Mars can serve as a framework for understanding rocky exoplanets. One of the main conclusions is that Mars shows how planetary habitability isn’t a static condition. The authors describe it as “a time-dependent outcome governed by competing processes.”
For example, early Mars was volcanic, and released volatiles built up a thick atmosphere that trapped heat. But as its interior cooled and its dynamo stopped, atmospheric escape led to cooling and eventual loss of habitability. “These coupled processes can define a pathway that may be common for Mars-mass planets,” the authors write.
According to our understanding of Mars, habitability is likely to be fleeting more often than not, and Earth shines as a rare example of long-term habitability. “In
this context, Mars represents the edge of the habitable regime, being large enough to host transiently clement conditions, but small enough that atmospheric retention
and replenishment and long-term climate regulation are not guaranteed,” the authors write.
While Mars-mass planets are widely detected, there are shortcoming in those observations. “Our discussion of exoplanet demographics have shown that, while terrestrial-size planets are abundant, confirmed Mars-mass planets with well-constrained masses and radii remain relatively rare, largely due to detection shortcomings,” the authors write. That will change when the Nancy Grace Roman Telescope and its microlensing survey goes live.
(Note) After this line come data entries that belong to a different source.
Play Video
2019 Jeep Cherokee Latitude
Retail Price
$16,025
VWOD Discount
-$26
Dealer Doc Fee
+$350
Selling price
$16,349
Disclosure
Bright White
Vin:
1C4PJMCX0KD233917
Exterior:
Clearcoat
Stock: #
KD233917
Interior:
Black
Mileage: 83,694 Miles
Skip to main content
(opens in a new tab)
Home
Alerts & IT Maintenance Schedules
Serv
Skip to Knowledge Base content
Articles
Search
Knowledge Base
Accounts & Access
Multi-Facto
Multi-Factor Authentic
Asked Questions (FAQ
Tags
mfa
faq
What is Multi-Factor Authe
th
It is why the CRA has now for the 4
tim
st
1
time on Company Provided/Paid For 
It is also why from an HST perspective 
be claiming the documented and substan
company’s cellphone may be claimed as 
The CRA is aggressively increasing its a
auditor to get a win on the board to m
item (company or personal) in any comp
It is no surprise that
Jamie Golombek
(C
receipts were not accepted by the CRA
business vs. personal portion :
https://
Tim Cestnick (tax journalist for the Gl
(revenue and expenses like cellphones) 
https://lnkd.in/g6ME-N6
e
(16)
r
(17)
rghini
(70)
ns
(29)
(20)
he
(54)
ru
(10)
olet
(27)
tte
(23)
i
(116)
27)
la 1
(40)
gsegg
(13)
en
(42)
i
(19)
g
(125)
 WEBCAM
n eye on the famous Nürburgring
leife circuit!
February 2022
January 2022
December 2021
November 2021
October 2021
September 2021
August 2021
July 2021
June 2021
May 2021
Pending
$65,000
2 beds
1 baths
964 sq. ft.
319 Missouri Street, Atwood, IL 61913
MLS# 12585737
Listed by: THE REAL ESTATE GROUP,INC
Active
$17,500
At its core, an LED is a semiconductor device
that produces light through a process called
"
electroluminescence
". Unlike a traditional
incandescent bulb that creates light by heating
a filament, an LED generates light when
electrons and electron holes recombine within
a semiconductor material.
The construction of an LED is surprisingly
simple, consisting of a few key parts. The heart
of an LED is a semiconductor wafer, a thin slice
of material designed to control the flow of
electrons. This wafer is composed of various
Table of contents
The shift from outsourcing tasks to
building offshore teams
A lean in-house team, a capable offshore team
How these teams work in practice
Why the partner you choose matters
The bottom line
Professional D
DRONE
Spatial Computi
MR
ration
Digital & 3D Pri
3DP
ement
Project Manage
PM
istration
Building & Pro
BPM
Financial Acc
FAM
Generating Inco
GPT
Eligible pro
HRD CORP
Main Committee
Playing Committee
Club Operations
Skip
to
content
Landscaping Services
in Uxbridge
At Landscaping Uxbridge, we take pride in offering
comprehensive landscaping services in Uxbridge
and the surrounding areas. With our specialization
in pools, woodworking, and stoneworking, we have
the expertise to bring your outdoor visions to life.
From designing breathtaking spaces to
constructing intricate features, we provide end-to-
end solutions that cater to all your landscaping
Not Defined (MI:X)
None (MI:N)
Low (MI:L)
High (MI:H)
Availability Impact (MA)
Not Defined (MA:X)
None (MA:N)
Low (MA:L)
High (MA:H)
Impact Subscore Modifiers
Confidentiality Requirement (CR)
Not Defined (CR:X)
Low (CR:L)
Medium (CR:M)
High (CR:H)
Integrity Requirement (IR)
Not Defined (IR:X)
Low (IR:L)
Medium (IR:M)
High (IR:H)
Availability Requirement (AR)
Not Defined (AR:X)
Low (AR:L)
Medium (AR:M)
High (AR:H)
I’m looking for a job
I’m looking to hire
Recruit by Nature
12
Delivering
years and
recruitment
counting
As we discover more Mars-mass planets with well-measured constraints, we’re also developing future telescopes that get better at observing exoplanets. “Direct imaging and thermal emission studies, particularly with next-generation facilities, will ultimately determine whether such planets commonly retain thin CO2 atmospheres, undergo desiccation, or exhibit transient volatile cycles,” the researchers explain.
The key idea is that scientists can use what they learn about Mars to understand these observations. “Mars missions will continue to measure atmospheric escape rates, volatile inventories, and climate feedbacks with a level of detail unattainable for exoplanets, while exoplanet surveys contextualize Mars within a broader statistical population,” the authors write.
The researchers explain that as Mars exploration and exoplanet characterization converge, it will deliver an effective new way to better understand the large numbers of small rocky worlds. Scientists will better understand key properties of exoplanets, like the mass necessary to sustain geological activity like plate tectonics. They’ll also develop a better understanding the stellar environment and how it shapes atmospheric survival, as well as other planetary characteristics that shape habitability.
“Within this framework, Mars provides a fundamental benchmark for evaluating the diversity, evolution, and potential habitability of rocky planets throughout the Galaxy,” the authors conclude.